Task instructions: Convert the lines of text in the records below into a Markdown table with two columns, Row and Line. Number the rows in order and omit blank lines.

════

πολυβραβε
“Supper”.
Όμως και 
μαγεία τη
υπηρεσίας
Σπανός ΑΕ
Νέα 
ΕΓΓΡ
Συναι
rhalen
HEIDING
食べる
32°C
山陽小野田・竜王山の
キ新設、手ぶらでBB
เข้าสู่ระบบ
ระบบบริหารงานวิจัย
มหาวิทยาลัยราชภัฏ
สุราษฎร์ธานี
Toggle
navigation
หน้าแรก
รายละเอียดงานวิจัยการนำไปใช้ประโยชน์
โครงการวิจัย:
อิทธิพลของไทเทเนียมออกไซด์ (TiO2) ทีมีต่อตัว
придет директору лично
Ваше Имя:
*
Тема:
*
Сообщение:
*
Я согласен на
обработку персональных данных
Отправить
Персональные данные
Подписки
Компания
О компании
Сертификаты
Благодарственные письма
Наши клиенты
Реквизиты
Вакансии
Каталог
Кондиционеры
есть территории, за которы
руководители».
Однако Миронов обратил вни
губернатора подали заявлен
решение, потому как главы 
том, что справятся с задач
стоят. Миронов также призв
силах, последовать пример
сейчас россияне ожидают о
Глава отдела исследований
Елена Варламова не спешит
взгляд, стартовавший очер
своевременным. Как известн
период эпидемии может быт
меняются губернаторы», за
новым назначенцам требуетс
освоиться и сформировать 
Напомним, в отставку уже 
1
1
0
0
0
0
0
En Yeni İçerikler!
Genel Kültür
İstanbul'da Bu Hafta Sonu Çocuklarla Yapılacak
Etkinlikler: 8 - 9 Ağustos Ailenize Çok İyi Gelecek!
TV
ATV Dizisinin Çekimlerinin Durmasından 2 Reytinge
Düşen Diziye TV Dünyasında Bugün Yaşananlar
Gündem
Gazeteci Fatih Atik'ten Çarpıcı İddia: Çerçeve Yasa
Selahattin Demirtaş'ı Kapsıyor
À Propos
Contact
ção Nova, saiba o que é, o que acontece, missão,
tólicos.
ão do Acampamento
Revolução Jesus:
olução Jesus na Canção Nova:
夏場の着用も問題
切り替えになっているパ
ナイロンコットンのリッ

════

Result of this task:
| Row | Line |
|---|---|
| 1 | πολυβραβε |
| 2 | “Supper”. |
| 3 | Όμως και  |
| 4 | μαγεία τη |
| 5 | υπηρεσίας |
| 6 | Σπανός ΑΕ |
| 7 | Νέα  |
| 8 | ΕΓΓΡ |
| 9 | Συναι |
| 10 | rhalen |
| 11 | HEIDING |
| 12 | 食べる |
| 13 | 32°C |
| 14 | 山陽小野田・竜王山の |
| 15 | キ新設、手ぶらでBB |
| 16 | เข้าสู่ระบบ |
| 17 | ระบบบริหารงานวิจัย |
| 18 | มหาวิทยาลัยราชภัฏ |
| 19 | สุราษฎร์ธานี |
| 20 | Toggle |
| 21 | navigation |
| 22 | หน้าแรก |
| 23 | รายละเอียดงานวิจัยการนำไปใช้ประโยชน์ |
| 24 | โครงการวิจัย: |
| 25 | อิทธิพลของไทเทเนียมออกไซด์ (TiO2) ทีมีต่อตัว |
| 26 | придет директору лично |
| 27 | Ваше Имя: |
| 28 | * |
| 29 | Тема: |
| 30 | * |
| 31 | Сообщение: |
| 32 | * |
| 33 | Я согласен на |
| 34 | обработку персональных данных |
| 35 | Отправить |
| 36 | Персональные данные |
| 37 | Подписки |
| 38 | Компания |
| 39 | О компании |
| 40 | Сертификаты |
| 41 | Благодарственные письма |
| 42 | Наши клиенты |
| 43 | Реквизиты |
| 44 | Вакансии |
| 45 | Каталог |
| 46 | Кондиционеры |
| 47 | есть территории, за которы |
| 48 | руководители». |
| 49 | Однако Миронов обратил вни |
| 50 | губернатора подали заявлен |
| 51 | решение, потому как главы  |
| 52 | том, что справятся с задач |
| 53 | стоят. Миронов также призв |
| 54 | силах, последовать пример |
| 55 | сейчас россияне ожидают о |
| 56 | Глава отдела исследований |
| 57 | Елена Варламова не спешит |
| 58 | взгляд, стартовавший очер |
| 59 | своевременным. Как известн |
| 60 | период эпидемии может быт |
| 61 | меняются губернаторы», за |
| 62 | новым назначенцам требуетс |
| 63 | освоиться и сформировать  |
| 64 | Напомним, в отставку уже  |
| 65 | 1 |
| 66 | 1 |
| 67 | 0 |
| 68 | 0 |
| 69 | 0 |
| 70 | 0 |
| 71 | 0 |
| 72 | En Yeni İçerikler! |
| 73 | Genel Kültür |
| 74 | İstanbul'da Bu Hafta Sonu Çocuklarla Yapılacak |
| 75 | Etkinlikler: 8 - 9 Ağustos Ailenize Çok İyi Gelecek! |
| 76 | TV |
| 77 | ATV Dizisinin Çekimlerinin Durmasından 2 Reytinge |
| 78 | Düşen Diziye TV Dünyasında Bugün Yaşananlar |
| 79 | Gündem |
| 80 | Gazeteci Fatih Atik'ten Çarpıcı İddia: Çerçeve Yasa |
| 81 | Selahattin Demirtaş'ı Kapsıyor |
| 82 | À Propos |
| 83 | Contact |
| 84 | ção Nova, saiba o que é, o que acontece, missão, |
| 85 | tólicos. |
| 86 | ão do Acampamento |
| 87 | Revolução Jesus: |
| 88 | olução Jesus na Canção Nova: |
| 89 | 夏場の着用も問題 |
| 90 | 切り替えになっているパ |
| 91 | ナイロンコットンのリッ |